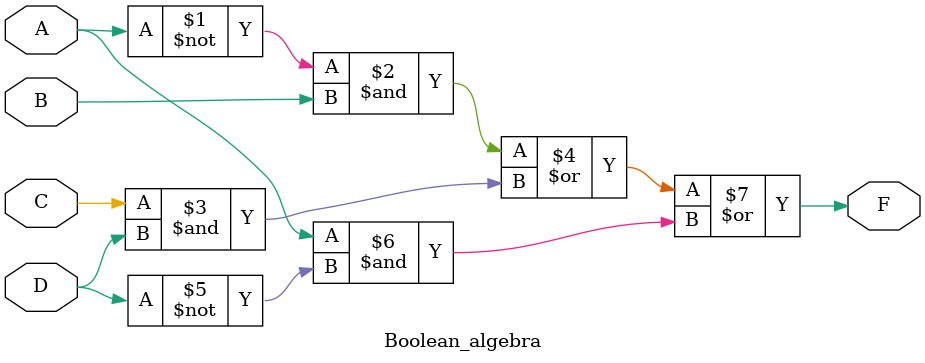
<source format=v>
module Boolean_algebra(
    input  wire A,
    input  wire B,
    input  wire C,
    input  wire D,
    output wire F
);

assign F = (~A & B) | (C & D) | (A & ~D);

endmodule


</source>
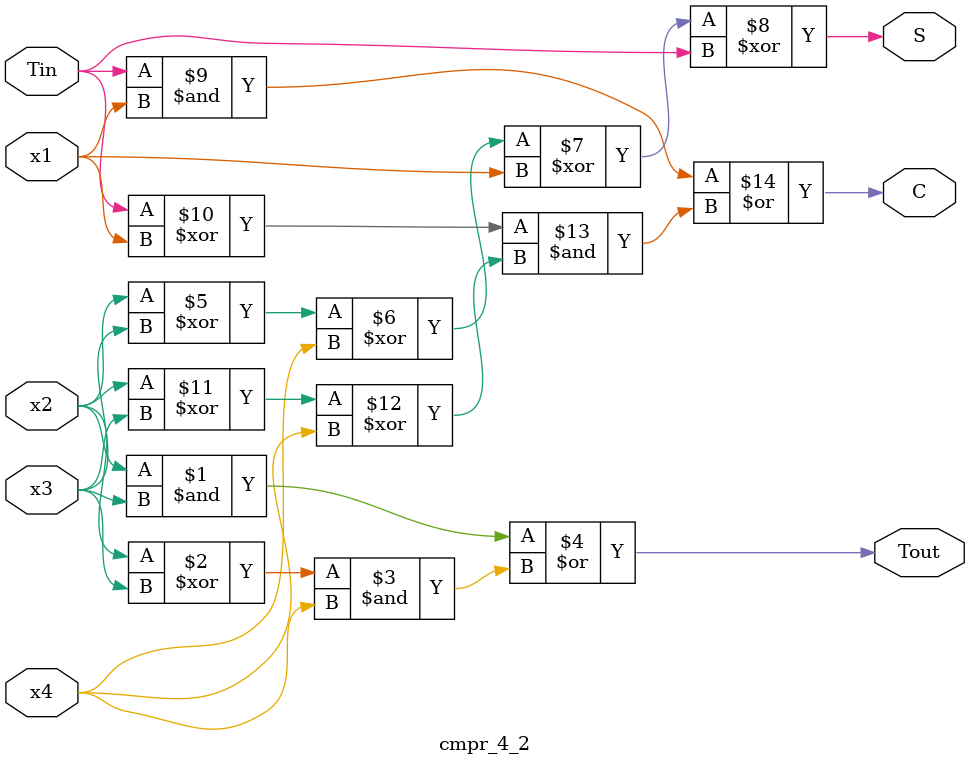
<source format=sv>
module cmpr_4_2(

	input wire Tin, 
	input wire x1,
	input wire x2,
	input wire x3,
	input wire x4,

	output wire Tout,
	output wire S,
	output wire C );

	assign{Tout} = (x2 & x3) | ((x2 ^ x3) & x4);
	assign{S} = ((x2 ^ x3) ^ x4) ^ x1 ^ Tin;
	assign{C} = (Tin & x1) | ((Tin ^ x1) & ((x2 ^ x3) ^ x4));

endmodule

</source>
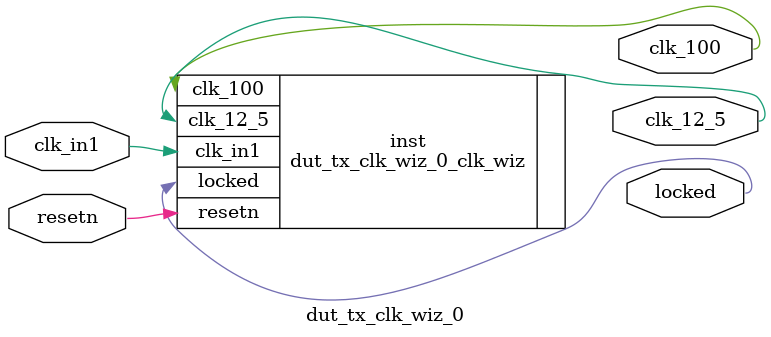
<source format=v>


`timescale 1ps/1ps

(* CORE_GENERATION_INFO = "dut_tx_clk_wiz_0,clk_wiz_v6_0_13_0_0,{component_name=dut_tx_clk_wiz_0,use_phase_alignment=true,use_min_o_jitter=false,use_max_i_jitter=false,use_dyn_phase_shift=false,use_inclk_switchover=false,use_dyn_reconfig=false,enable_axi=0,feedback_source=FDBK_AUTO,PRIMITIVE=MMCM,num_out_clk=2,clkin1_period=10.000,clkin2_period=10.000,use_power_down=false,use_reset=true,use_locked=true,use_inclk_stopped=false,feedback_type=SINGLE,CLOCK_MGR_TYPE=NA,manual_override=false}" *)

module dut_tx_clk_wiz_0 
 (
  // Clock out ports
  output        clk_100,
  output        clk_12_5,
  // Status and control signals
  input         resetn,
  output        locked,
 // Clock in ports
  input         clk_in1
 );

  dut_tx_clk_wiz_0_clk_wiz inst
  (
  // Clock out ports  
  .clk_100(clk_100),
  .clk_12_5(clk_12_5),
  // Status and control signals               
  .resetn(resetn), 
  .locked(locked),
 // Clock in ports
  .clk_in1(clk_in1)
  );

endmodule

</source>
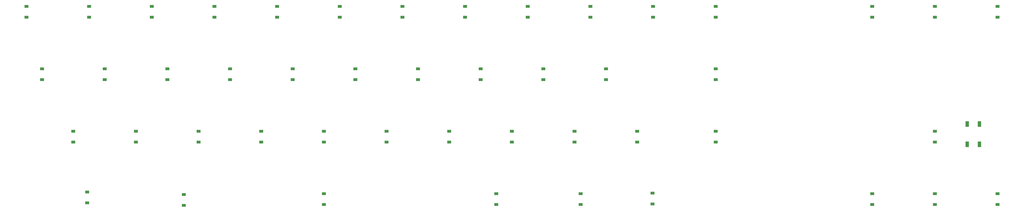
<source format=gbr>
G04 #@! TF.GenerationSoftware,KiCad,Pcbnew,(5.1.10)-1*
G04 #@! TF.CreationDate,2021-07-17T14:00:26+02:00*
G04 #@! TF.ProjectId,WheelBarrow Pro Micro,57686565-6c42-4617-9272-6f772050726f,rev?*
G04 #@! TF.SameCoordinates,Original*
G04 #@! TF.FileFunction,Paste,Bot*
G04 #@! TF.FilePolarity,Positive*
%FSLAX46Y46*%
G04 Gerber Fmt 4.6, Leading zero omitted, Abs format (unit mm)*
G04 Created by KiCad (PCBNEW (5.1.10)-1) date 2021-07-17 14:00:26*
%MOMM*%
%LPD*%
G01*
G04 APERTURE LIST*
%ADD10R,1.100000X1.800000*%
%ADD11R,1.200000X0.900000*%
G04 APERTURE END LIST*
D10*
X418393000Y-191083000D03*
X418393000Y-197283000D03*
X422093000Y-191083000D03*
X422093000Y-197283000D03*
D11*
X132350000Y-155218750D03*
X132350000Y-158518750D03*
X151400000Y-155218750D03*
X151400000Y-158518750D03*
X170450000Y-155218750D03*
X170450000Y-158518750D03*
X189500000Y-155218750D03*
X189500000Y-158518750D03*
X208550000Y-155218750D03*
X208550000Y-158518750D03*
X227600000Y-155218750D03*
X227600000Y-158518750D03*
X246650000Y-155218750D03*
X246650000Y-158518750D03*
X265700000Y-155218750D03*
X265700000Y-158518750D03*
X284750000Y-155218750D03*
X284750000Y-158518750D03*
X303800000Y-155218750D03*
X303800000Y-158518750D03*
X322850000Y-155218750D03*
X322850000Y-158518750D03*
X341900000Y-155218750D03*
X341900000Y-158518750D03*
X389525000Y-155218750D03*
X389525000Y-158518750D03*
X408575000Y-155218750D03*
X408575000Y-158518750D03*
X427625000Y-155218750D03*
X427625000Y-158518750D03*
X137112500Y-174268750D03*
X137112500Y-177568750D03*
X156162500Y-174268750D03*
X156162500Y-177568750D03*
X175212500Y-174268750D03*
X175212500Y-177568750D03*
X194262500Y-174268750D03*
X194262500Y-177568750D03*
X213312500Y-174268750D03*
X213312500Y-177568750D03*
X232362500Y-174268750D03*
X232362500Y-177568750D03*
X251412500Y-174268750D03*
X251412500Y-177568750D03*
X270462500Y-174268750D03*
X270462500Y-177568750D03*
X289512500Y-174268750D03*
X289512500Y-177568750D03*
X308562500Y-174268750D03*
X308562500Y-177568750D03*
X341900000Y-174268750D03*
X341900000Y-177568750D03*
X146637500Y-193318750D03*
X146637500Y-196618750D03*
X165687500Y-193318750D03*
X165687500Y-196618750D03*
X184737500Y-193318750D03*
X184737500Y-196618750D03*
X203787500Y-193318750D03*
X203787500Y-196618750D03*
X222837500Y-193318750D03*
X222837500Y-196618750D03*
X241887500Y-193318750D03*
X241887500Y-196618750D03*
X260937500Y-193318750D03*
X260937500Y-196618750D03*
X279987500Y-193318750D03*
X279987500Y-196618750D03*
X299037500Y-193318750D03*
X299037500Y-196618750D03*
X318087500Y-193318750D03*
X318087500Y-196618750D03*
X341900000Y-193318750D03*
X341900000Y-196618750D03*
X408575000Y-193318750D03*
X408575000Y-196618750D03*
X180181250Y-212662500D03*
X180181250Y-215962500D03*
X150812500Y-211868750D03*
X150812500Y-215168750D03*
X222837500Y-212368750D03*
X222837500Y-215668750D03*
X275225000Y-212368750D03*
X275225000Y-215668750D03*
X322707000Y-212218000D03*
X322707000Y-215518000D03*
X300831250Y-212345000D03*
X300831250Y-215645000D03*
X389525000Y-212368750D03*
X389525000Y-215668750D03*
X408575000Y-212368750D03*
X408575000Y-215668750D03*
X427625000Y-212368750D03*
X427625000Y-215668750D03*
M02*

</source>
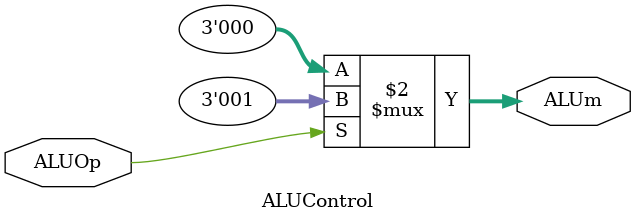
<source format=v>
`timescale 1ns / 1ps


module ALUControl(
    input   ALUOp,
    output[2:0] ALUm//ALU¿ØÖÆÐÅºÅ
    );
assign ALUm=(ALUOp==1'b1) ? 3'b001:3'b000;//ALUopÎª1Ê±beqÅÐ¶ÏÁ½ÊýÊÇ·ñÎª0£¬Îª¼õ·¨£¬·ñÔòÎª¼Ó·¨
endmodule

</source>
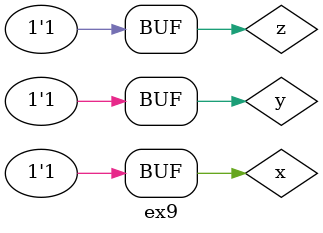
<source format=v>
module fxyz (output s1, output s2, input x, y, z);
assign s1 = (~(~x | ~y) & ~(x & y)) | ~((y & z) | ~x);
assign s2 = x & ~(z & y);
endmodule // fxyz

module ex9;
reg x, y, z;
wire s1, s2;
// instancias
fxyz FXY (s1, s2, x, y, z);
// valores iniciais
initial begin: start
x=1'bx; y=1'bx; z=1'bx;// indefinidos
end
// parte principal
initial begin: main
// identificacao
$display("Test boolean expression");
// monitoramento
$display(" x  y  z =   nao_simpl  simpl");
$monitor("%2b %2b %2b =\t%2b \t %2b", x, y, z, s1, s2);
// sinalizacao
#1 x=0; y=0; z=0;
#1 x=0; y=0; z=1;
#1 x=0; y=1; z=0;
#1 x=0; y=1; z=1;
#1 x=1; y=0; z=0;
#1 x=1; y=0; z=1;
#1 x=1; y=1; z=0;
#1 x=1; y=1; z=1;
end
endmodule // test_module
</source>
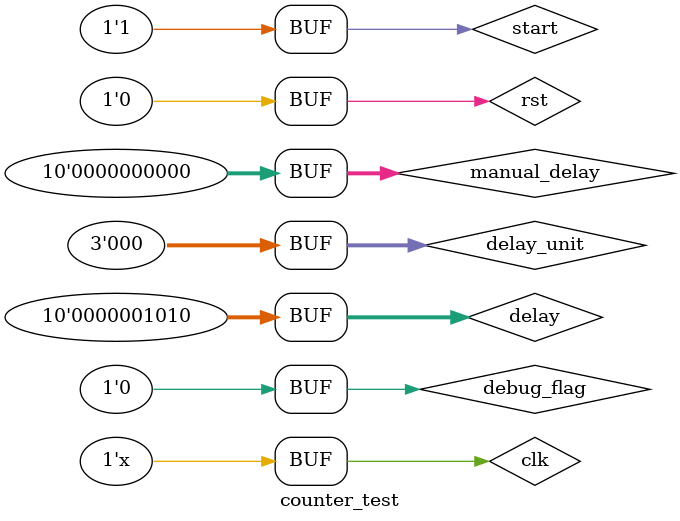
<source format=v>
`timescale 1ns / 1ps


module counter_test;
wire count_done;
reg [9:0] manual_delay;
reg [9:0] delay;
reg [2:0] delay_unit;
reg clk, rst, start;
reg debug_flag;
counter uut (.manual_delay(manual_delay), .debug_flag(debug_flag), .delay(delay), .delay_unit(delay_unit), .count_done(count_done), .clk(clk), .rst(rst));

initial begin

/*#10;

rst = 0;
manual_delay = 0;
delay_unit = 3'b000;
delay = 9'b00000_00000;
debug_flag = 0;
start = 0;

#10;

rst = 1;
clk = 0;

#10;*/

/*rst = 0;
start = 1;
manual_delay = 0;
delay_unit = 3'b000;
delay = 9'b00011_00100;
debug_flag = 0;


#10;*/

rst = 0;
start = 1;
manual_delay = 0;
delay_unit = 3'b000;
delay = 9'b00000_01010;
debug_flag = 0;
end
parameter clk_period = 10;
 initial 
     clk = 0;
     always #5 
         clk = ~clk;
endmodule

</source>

**Work task**
Where the line holding "X260937500Y-193318750D03*" appears in the listing above, start reproducing exactly, and end with the line holding "X322707000Y-212218000D03*".

**Your response**
X260937500Y-193318750D03*
X260937500Y-196618750D03*
X279987500Y-193318750D03*
X279987500Y-196618750D03*
X299037500Y-193318750D03*
X299037500Y-196618750D03*
X318087500Y-193318750D03*
X318087500Y-196618750D03*
X341900000Y-193318750D03*
X341900000Y-196618750D03*
X408575000Y-193318750D03*
X408575000Y-196618750D03*
X180181250Y-212662500D03*
X180181250Y-215962500D03*
X150812500Y-211868750D03*
X150812500Y-215168750D03*
X222837500Y-212368750D03*
X222837500Y-215668750D03*
X275225000Y-212368750D03*
X275225000Y-215668750D03*
X322707000Y-212218000D03*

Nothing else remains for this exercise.